BRIEF |
Find every line containing the word "INDIA" in the records below; report only how many there are.

[[ RECORDS FOR THE EXERCISE open ]]

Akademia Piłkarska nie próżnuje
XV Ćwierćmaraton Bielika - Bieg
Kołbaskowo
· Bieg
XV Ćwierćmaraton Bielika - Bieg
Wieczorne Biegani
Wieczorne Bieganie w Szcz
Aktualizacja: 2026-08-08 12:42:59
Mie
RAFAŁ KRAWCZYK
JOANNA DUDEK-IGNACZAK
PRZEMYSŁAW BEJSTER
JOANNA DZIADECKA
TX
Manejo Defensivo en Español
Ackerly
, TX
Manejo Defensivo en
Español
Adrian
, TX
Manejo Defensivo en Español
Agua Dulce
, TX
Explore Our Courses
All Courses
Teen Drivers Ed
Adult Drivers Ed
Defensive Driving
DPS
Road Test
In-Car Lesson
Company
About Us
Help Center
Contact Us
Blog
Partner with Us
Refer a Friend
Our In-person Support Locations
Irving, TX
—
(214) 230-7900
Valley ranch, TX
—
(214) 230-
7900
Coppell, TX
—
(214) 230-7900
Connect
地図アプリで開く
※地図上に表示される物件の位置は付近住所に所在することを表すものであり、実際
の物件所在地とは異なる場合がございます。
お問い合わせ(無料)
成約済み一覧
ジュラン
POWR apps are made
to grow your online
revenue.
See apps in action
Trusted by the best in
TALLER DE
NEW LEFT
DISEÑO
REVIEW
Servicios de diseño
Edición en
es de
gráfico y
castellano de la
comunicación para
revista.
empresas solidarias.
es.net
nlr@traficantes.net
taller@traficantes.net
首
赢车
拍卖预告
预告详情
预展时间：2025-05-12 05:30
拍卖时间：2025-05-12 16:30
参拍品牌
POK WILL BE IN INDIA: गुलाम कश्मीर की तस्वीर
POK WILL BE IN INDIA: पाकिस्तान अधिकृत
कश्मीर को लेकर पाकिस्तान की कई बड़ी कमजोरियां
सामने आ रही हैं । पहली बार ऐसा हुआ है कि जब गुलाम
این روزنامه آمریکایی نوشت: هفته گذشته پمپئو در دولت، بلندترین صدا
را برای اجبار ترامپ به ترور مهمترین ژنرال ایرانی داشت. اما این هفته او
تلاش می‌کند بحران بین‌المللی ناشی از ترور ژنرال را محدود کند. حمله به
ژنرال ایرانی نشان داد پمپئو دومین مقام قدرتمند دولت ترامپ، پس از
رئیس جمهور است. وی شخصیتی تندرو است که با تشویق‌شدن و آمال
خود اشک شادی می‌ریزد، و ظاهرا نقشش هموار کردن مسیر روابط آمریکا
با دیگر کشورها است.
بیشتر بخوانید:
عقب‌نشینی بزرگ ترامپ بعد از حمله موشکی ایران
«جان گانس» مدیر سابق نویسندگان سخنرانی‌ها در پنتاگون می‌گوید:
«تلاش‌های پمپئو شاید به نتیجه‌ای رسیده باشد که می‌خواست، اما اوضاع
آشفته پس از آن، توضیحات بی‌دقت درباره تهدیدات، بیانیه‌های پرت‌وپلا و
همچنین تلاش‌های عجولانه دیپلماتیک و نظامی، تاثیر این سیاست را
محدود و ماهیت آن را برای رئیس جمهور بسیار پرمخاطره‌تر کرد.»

[[ RECORDS FOR THE EXERCISE closed ]]

OUTPUT FOR THIS TASK |
2